Moderna also plans to analyze the blood of all participants and test for N-antibodies. “It will be a few weeks before we can expect these results,” said Colleen Hussey, a spokeswoman for Moderna.
So far, the studies have only analyzed blood, but tests for antibodies in the mucous membrane would confirm that the antibodies can get into the nose and mouth. The team of Dr. Tal plans to analyze matched blood and saliva samples from volunteers in the Johnson & Johnson study to see how the two antibody levels compare.
In the meantime, Dr. Bhattacharya, he was encouraged by recent work showing that people who were given an intramuscular flu vaccine had antibodies in their noses in abundance. A study of Covid-19 patients found that antibody levels in saliva and blood were closely matched – suggesting that a strong immune response in the blood would also protect the mucosal tissue.

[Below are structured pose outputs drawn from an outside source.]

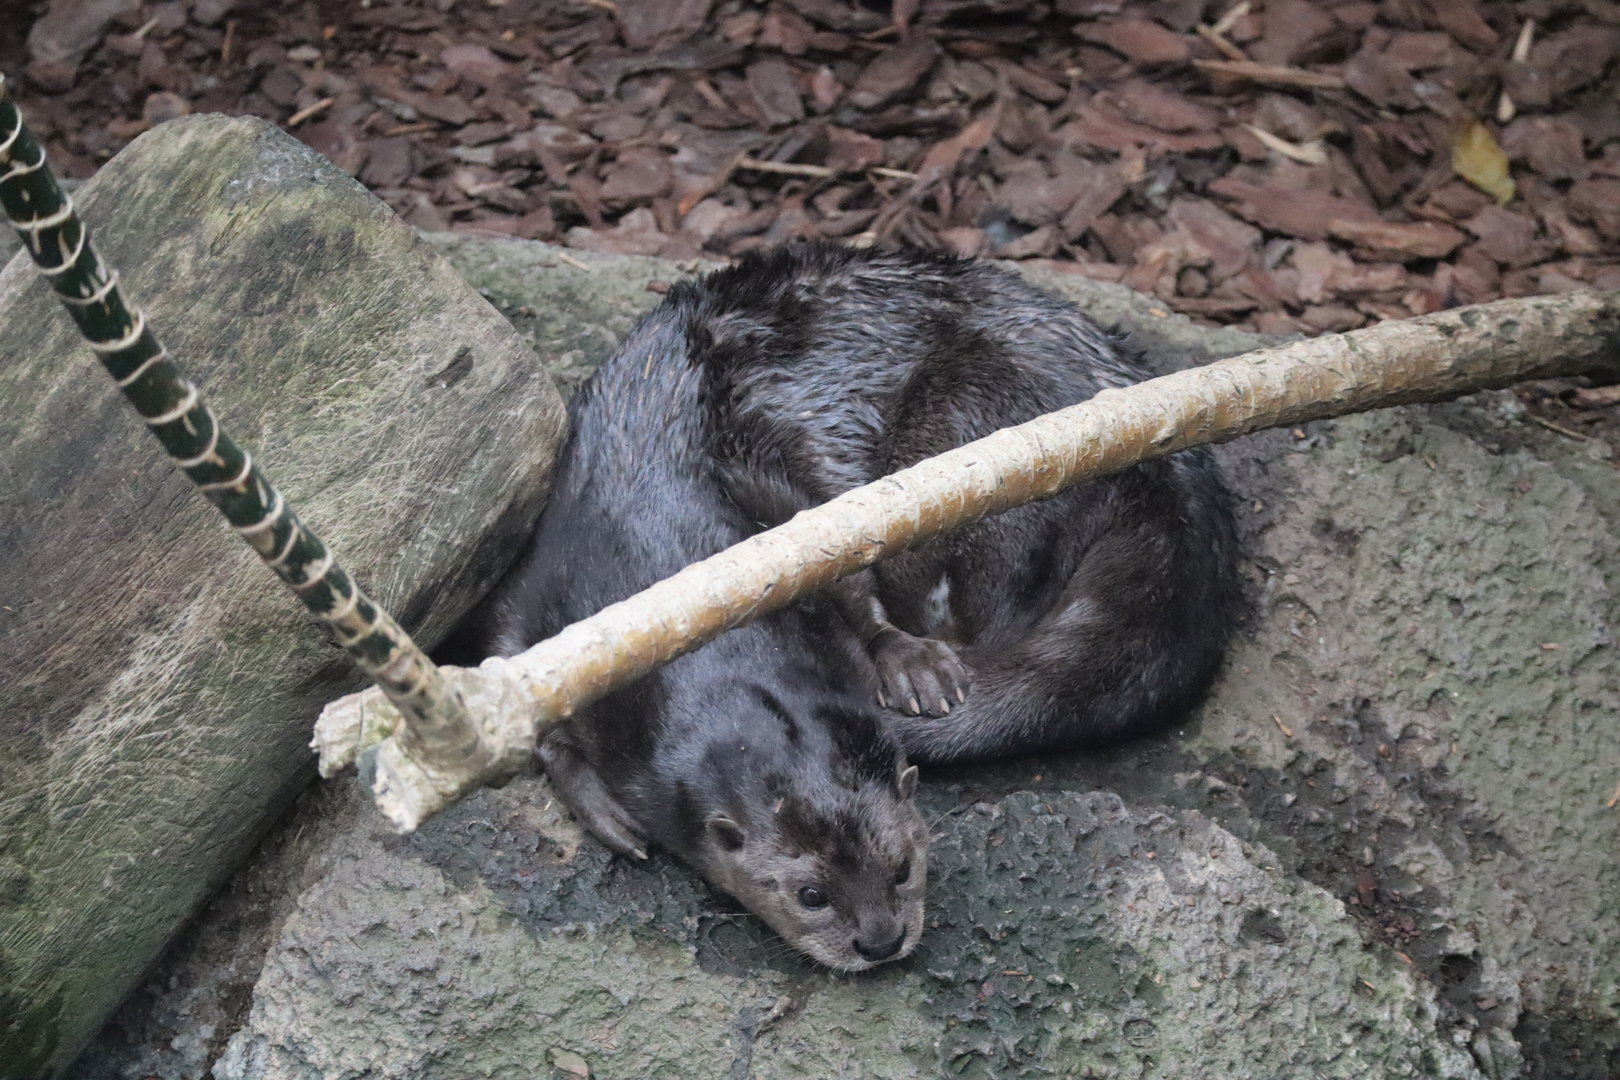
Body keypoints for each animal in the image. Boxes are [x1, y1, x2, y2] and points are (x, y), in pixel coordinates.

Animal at [490, 243, 1240, 970]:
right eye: (810, 894)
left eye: (903, 866)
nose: (879, 940)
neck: (654, 541)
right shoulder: (547, 584)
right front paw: (605, 812)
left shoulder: (771, 505)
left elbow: (845, 572)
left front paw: (909, 665)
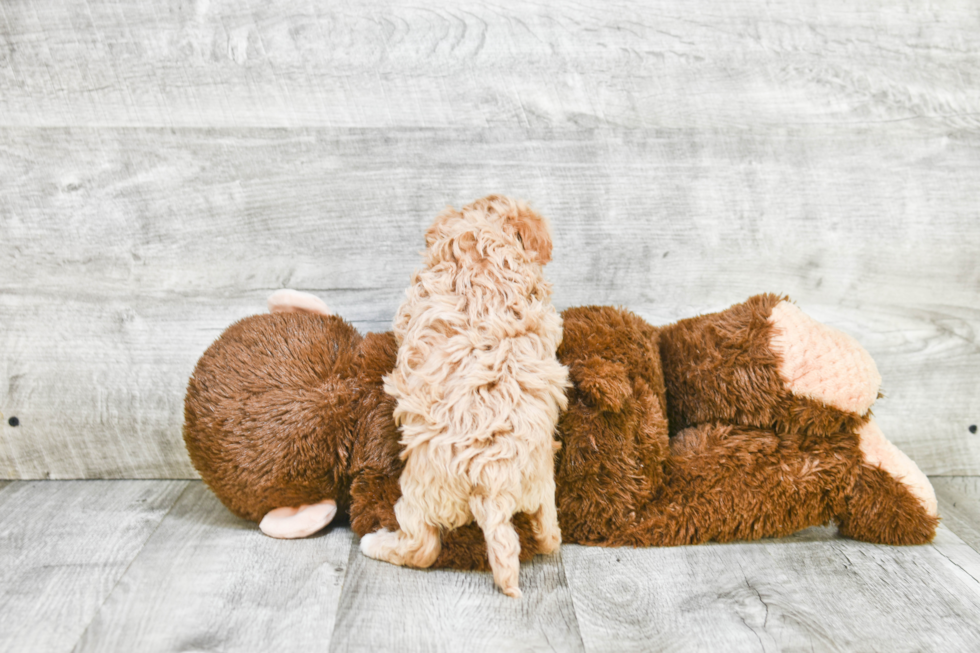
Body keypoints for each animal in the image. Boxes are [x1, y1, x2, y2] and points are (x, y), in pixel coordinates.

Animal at [362, 194, 572, 596]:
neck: (483, 246)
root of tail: (494, 484)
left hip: (420, 495)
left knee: (422, 547)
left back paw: (375, 543)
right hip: (541, 485)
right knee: (550, 531)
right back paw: (543, 538)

Only people with the virus swarming their noses and throats are expected to transmit the virus. The absence of symptoms in the infected immunized individuals suggests that the vaccine may have kept virus levels in check.
However, some studies have shown that even people with no symptoms can have high levels of coronavirus in their nose, noted Dr. Yvonne Maldonado, who represents the American Academy of Pediatrics at meetings of the Federal Advisory Board on Immunization Practices. The first person confirmed to be re-infected with the coronavirus, a 33-year-old man in Hong Kong, also had no symptoms, but contained enough virus to infect others.
Vaccinated people who have high viral loads but no symptoms “would be even worse spreaders in some ways because they may be under a false sense of security,” said Dr. Maldonado.
Dr. Tal said she was concerned about monkey studies that showed some vaccinated animals did not get sick but still had viruses in their noses.
But these monkeys were intentionally exposed to massive amounts of virus and still had fewer viruses than unvaccinated animals, said John Moore, a virologist at Weill Cornell Medicine in New York.
“The more you reduce the viral load, the less likely you are to be communicable,” said Dr. Moors. But “all of these are things where data trumps theory and we need the data.”